FAQs: Behind-the-Meter Storage in the UK
Is behind-the-meter storage the same as grid-scale storage?
Not quite. Grid-scale (front-of-the-meter) projects are connected directly to the transmission network. Behind-the-meter batteries sit on a business’s site, directly integrated with their demand and generation.
What kind of businesses benefit most from behind-the-meter batteries?
High-energy users with significant demand peaks, such as airports, logistics hubs, warehouses, data centres, and retailers with large estates.
How long do the batteries last?
Typically 10–15 years, with performance warranties and augmentation strategies built into contracts.
Do I need on-site renewables for this to make sense?
No. While rooftop solar can enhance the value, behind-the-meter storage delivers savings and resilience even without local generation.
Is this CapEx or OpEx?
With GreenBattery’s investor-backed model, the solution is structured as an operational expense, making it easier to approve and removing upfront cost barriers.
Conclusion
The UK has made extraordinary progress in building renewable generation. But generation alone isn’t enough. Without storage, too much clean energy will continue to be wasted. Curtailment is already costing billions and undermining climate goals.

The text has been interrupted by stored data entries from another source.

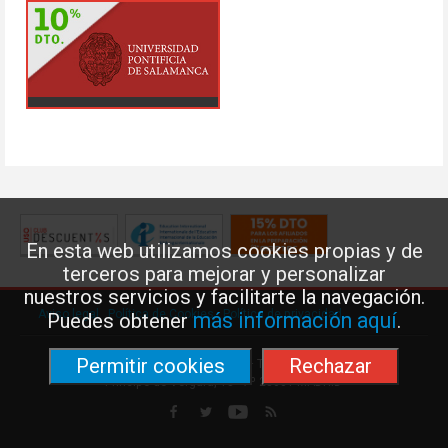
En esta web utilizamos cookies propias y de
terceros para mejorar y personalizar
nuestros servicios y facilitarte la navegación.
Aviso legal
·
Política de Cookies
·
Política de privacidad
más información aquí
Puedes obtener
.
Permitir cookies
Rechazar
Federación de Enseñanza de USO · Teléfono: 91 577 41 13 ·
Príncipe de Vergara, 13 · 7º 28001 MADRID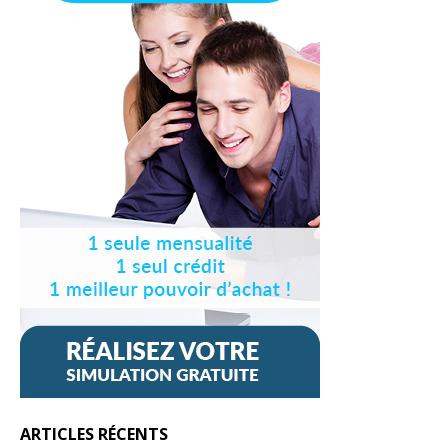
ARTICLES RÉCENTS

Behind-the-meter batteries are the missing piece of the puzzle. They empower businesses to cut costs, build resilience and decarbonise - all while supporting the national grid and reducing wasted renewable energy.
GreenBattery makes this transition possible. Investor-backed and zero-CapEx, it delivers battery-as-a-service for UK businesses, unlocking the benefits of storage without the financial or operational hurdles.
The renewable future is here. GreenBattery ensures it doesn’t go to waste.